ニシンのことを少し調べていたので,そういえばニシンの味とはどんな味なのだろうと,新千歳空港のお土産屋さんで見つけたものを,久しぶりに帰省で帰る南国土佐まで抱えて帰ったのである.ニシンといえば米のとれなかった蝦夷地で松前藩の財政を支え,ニシン御殿まで建てた,その立役者である.詳細は別ページに譲るが,江戸時代のニシンは日本人の衣服をも一変させてしまうほどの大きな存在であった.

そのニシンは千歳空港の片隅に小さく並べられていた.しかもアメリカ産であった.北海道産のニシンはないのかと数匹ひっくり返してみたが,すべてアメリカ産であった.ニシンは北の魚なので,アラスカ近海でとれたものであろうか.アメリカ産でもニシンはニシンだなと,気をとりなおして1匹購入した.

水洗いした後の糠ニシン

南国土佐以外で暮らしたことのない母に,「この糠ニシンを三平汁にしてたべる」と言うと,「そんな見たことも料理したこともないようなものを買ってくるんじゃないよ」と叱られた.実はその前日,知人から分けてもらったカニを少し食べた.北海道から帰省する私が,大きなカニでも抱えて帰るものかと期待していたのかもしれない.

糠は綺麗に水で洗い落とした.下茹でした里芋,大根,人参などの中に,一口大に切ったニシンを入れただけで出来上がり.この時には肝心の昆布でだしをとることを完全に忘れていた.

もちろん内蔵の部分まですべてキレイに水洗いしたので,これで本当に味が付くのか少し不安であったが,しっかりとニシンの味が里芋などについて美味しくいただいた.ニシンを見たことのない土佐人達もよろこんでたべていた.昆布だしを入れるのをすっかり忘れていたにもかかわらず.

三平汁を食べながら,わたしは「まあ,イワシみたいなもんだな」と知ったようなことを言った.イワシはイワシ,ニシンはニシンなのだが,分類上はイワシとニシンは近い関係にありそうだということを下調べしてあったので,生粋の土佐人たちに良いところを見せようと口走ったのである.

「そんなことはないだろう,これはニシンで,はじめて食べた.イワシとは違う」という反応を期待していたら,母が「そうやね,イワシにそっくりや」と意外なことを言った.「味はともかく,骨の並びの感じがイワシとおんなじやね」とつづけた.

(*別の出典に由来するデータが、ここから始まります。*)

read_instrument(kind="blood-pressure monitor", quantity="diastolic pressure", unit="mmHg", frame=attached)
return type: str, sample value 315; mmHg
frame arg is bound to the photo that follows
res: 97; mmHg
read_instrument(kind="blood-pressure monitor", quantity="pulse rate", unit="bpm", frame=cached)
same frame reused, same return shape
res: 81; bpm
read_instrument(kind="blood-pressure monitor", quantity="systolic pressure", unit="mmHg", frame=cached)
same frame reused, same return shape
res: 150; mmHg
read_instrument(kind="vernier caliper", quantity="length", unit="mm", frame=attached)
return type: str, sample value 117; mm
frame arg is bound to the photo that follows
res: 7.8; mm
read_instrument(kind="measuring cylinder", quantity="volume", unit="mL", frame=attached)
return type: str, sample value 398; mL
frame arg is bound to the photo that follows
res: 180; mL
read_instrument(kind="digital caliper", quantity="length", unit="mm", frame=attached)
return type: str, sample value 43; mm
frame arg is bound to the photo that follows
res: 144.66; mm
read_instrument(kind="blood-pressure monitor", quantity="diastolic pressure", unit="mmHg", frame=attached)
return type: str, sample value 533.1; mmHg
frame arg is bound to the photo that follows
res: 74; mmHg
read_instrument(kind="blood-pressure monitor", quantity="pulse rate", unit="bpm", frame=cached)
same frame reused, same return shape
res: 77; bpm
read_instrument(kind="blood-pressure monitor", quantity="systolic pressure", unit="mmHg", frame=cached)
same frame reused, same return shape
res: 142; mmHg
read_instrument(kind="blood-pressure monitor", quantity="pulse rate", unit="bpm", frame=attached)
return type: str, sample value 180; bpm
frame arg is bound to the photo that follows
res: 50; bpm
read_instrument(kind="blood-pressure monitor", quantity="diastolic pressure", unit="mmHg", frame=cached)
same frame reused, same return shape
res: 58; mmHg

わたしは直接調理していない.糠ニシンを洗って,一口大に切ったのは母である.それをずっと横で見ていたが,その間数十秒.ニシンの骨の並び具合を観察していた様子はなかった.それでもニシンはイワシの親戚だと母は気づいた.何十年と魚をさばいて来た指がそれを敏感に読み取ったのかもしれない.